Indonesia Punya Emas Hijau, Bakal Jadi Andalan Ekspor?
15 December 2022 |
19:19 WIB
Vanili menjadi salah satu tanaman perkebunan yang dijuluki sebagai Emas Hijau. Harganya yang fantastis membuat komoditas ini bisa menjadi komoditas potensial penopang ekspor Indonesia. Kebermanfaatan vanili yang beragam, baik untuk industri pangan,nonpangan, dan menjanjikan potensi yang prospektif ke depan.
Ketua Umum Dewan Vanili Indonesia John Tumiwa mengatakan bahwa permintaan vanili secara global diperkirakan 2.500 ton–3.000 ton setiap tahunnya. Sampai saat ini, produksi vanili dari berbagai negara belum mampu mencukupi kebutuhan tersebut.
Oleh karena itu, potensi pangsa pasar ke depan masih sangat luas. Indonesia sebagai negara tropis dengan wilayah yang luas seharusnya bisa segera menggarap potensi besar itu secara lebih baik. John mengatakan, saat ini Indonesia berada di urutan kedua sebagai negara produsen vanili terbesar di dunia. Produsen vanili terbesar di dunia masih didominasi Madagascar.
“Kalau Indonesia serius menggarapnya, kita bisa mengalahkan Madagascar. Bayangkan, luasnya Madagascar hanya sebesar Kalimantan. Kita punya keuntungan geografis dan cuaca untuk merajai pasar vanili global,” ujar John kepada Hypeabis.
Baca juga: Kenari Khas Maluku, Komoditas Mungil yang Punya Manfaat Besar
Meski potensinya cukup besar, komoditas vanili belum menjadi primadona di mata negara. Vanili masih dianggap belum terlalu seksi dibanding sawit, cokelat, karet, kopi, dan sebagainya.
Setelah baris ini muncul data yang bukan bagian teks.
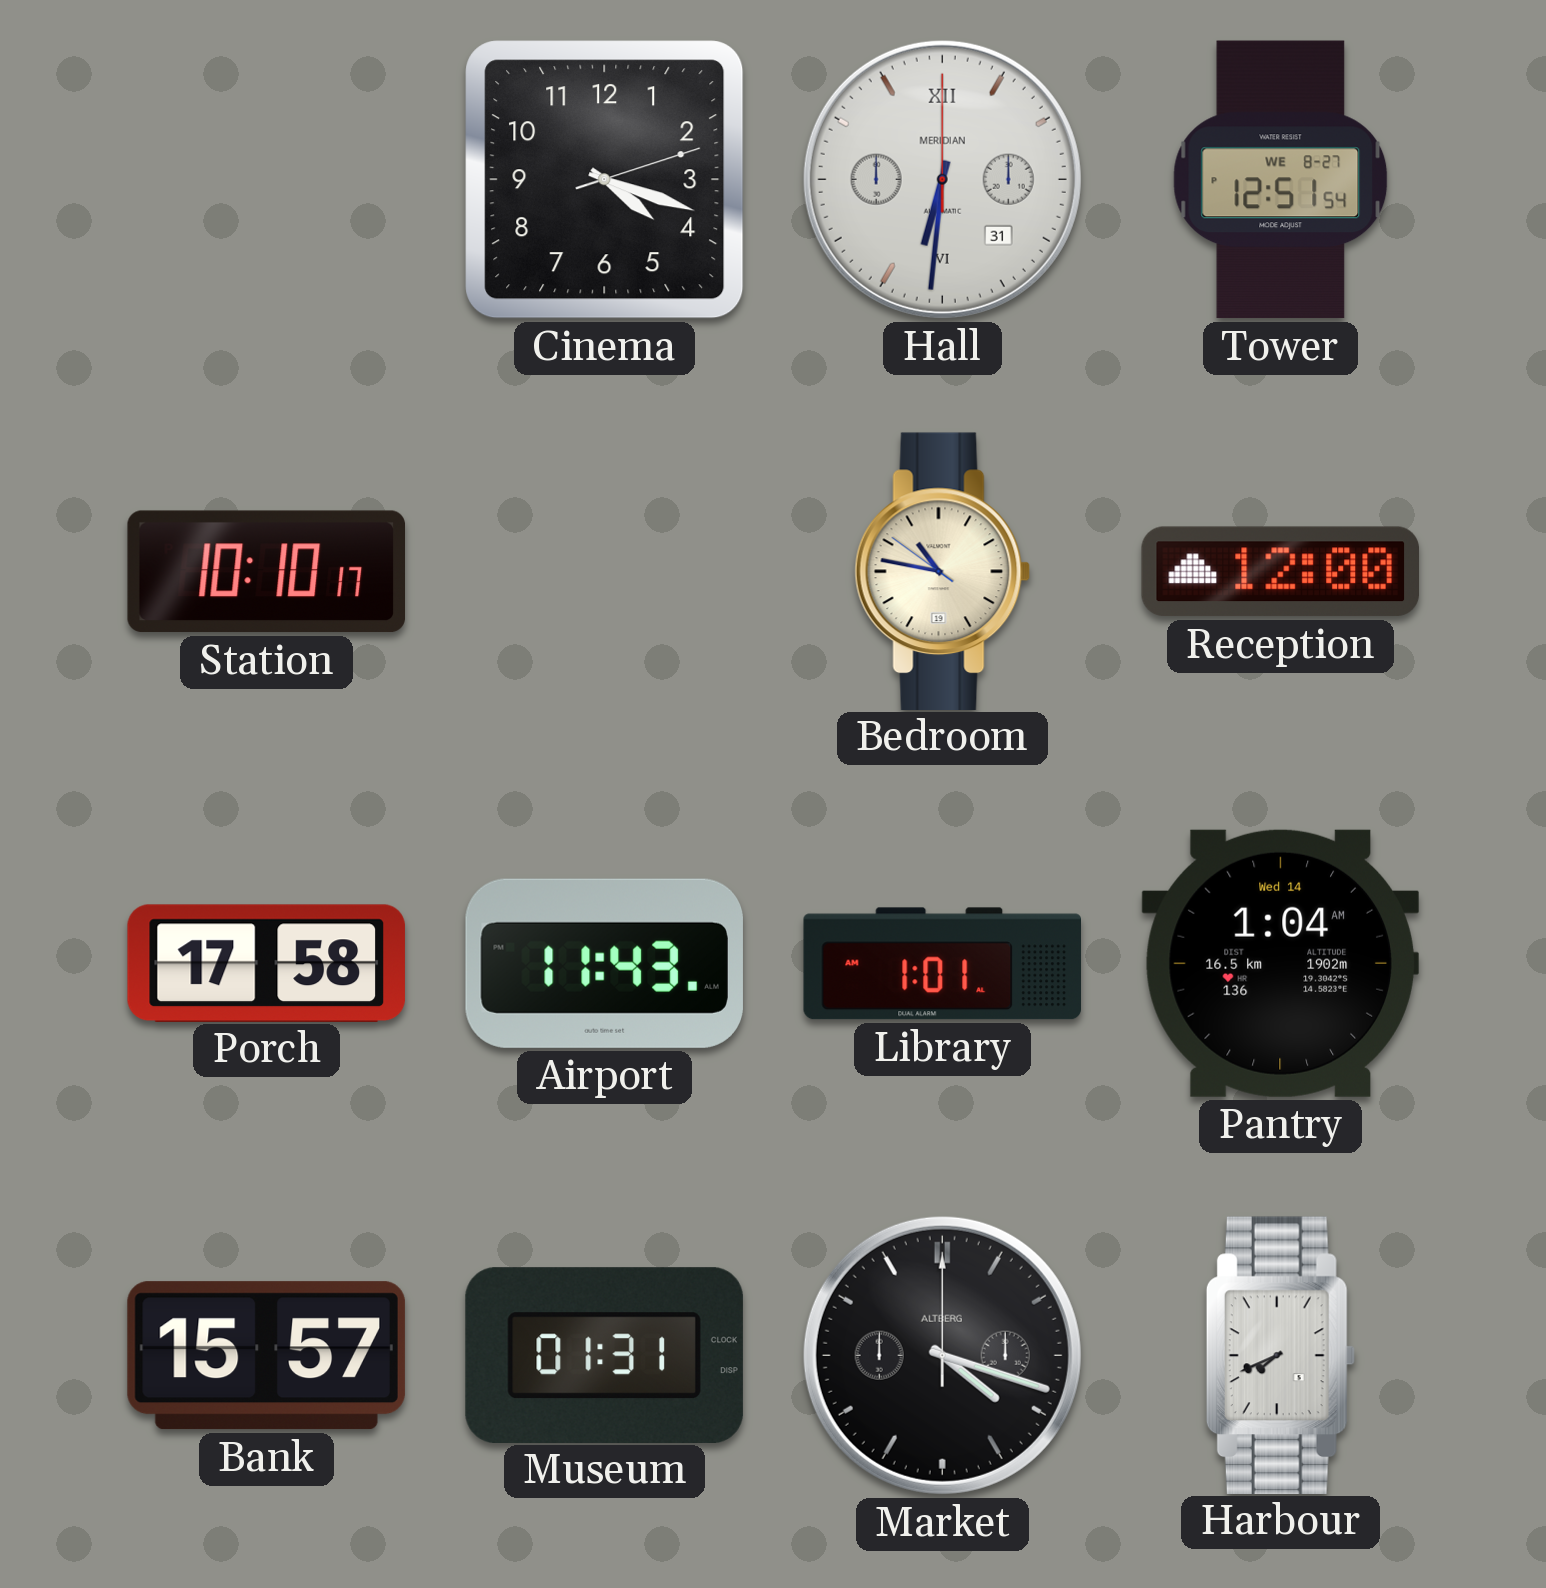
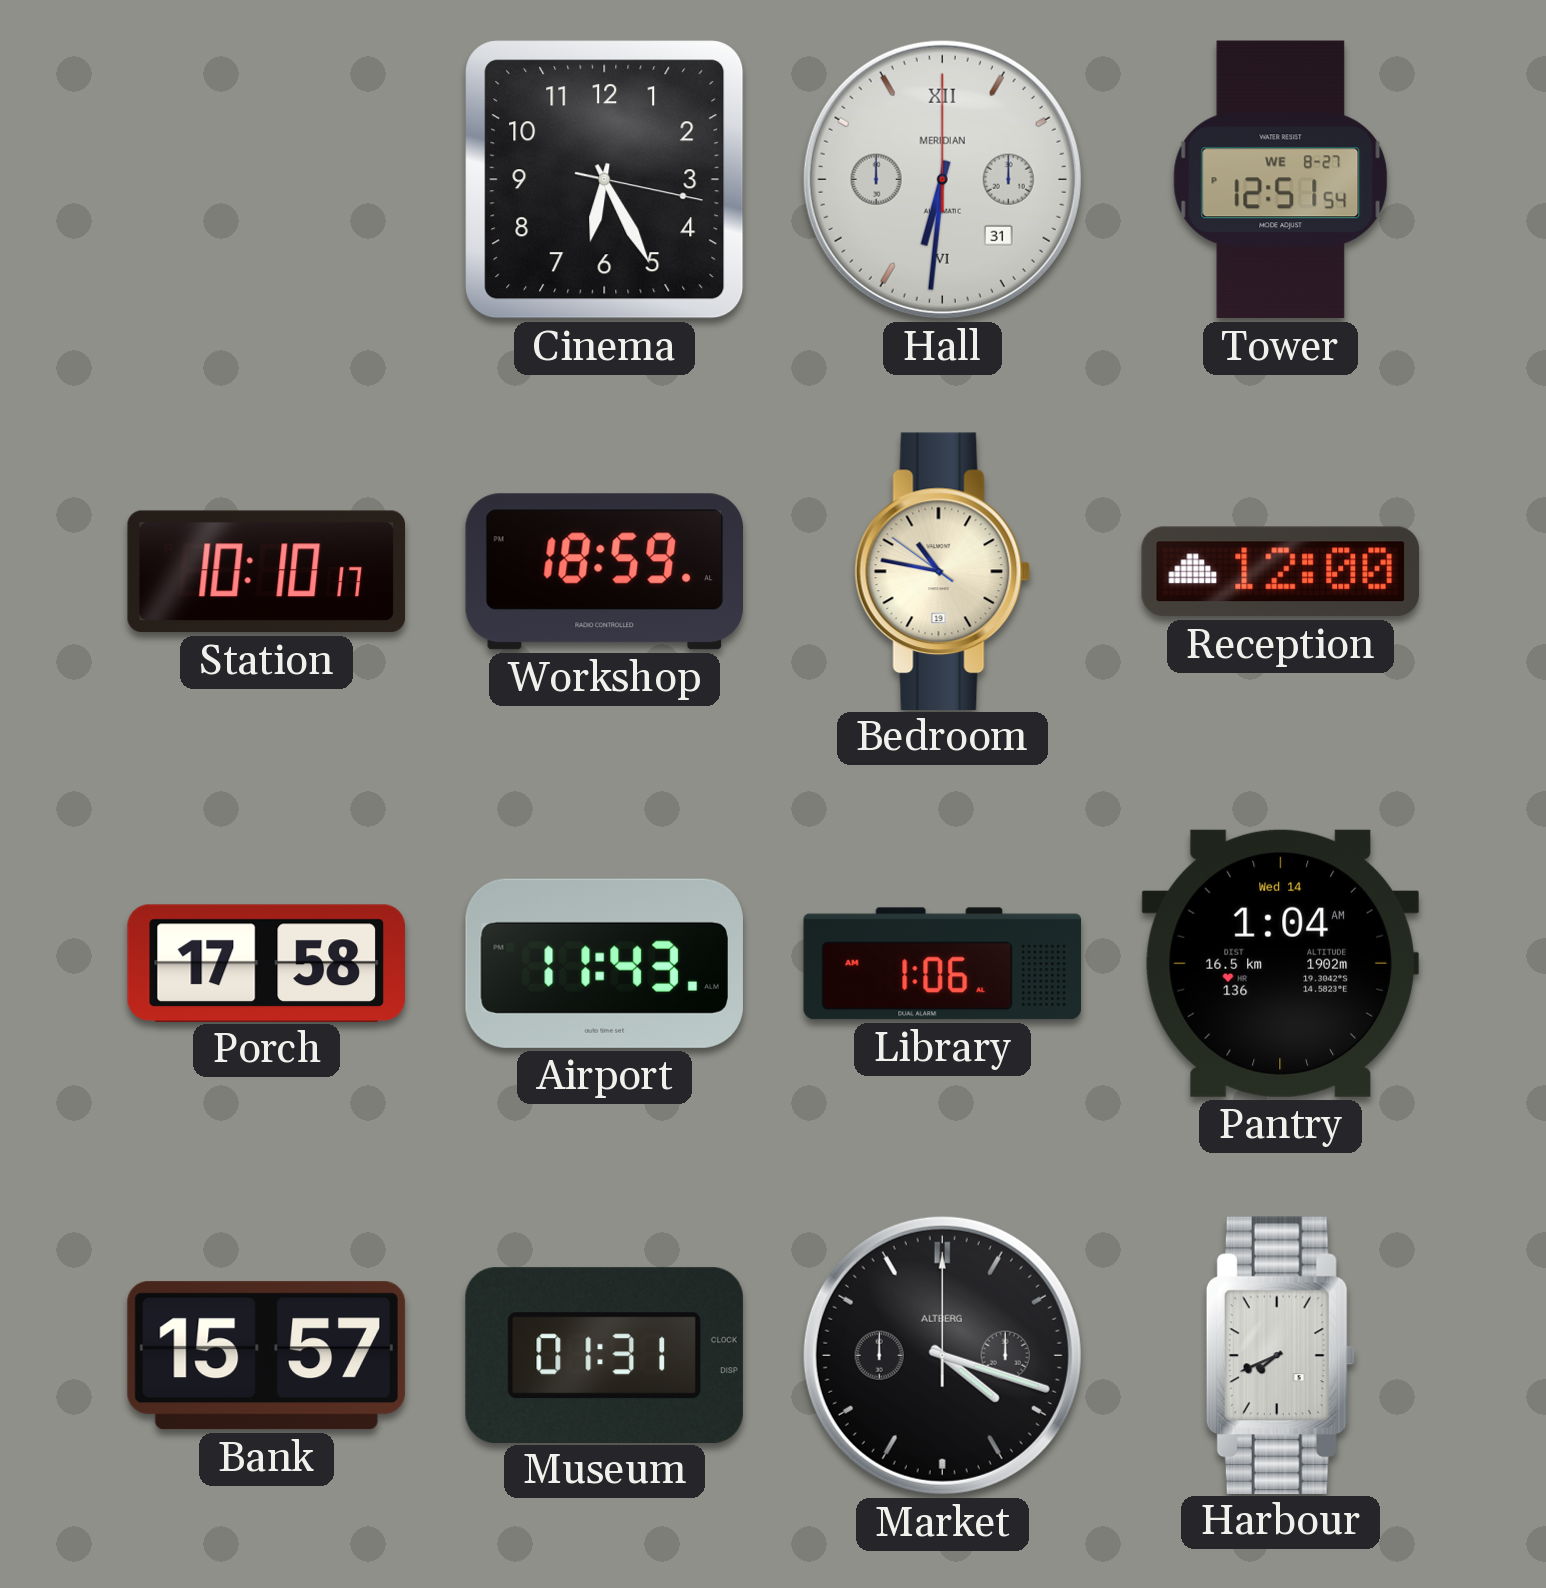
Cinema: 4:18 -> 6:25
Workshop: none -> 18:59
Library: 1:01 -> 1:06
John menilai hal tersebut berdampak terhadap produksi nasional.
Hal itu berbeda dengan Madagascar yang lebih serius menggarap vanili. Mereka punya aturan tersendiri soal vanili sehingga kualitas panen lebih terjamin.
Ketiadaan aturan main membuat komoditas ekspor vanili lokal kesulitan menyasar pasar grade A. Selama ini, Indonesia lebih banyak menggarap vanili grade B atau kualitas menengah.
Chairman Vanilla Institute mengatakan sulitnya Indonesia mengembangkan vanili berkualitas terbaik juga disebabkan adanya fenomena pencurian di industri ini. Persoalan maling sulit dituntaskan sehingga para petani menjadi pasrah dan menjual vanili tidak dalam kualitas terbaiknya.
Untuk menghasilkan vanili berkualitas, petani harus menunggu masa panen hingga 8 bulan-9 bulan. Namun, saat berumur 5 bulan, hasil vanili para petani biasanya mulai digasak oleh maling.
Maling tersebut dianggapnya sangat merusak tatanan kualitas. Sebab, para petani yang vanilinya dimaling biasanya akan langsung menjual hasil panennya segera. Alasannya, mereka tidak ingin seluruh pohonnya habis dimaling.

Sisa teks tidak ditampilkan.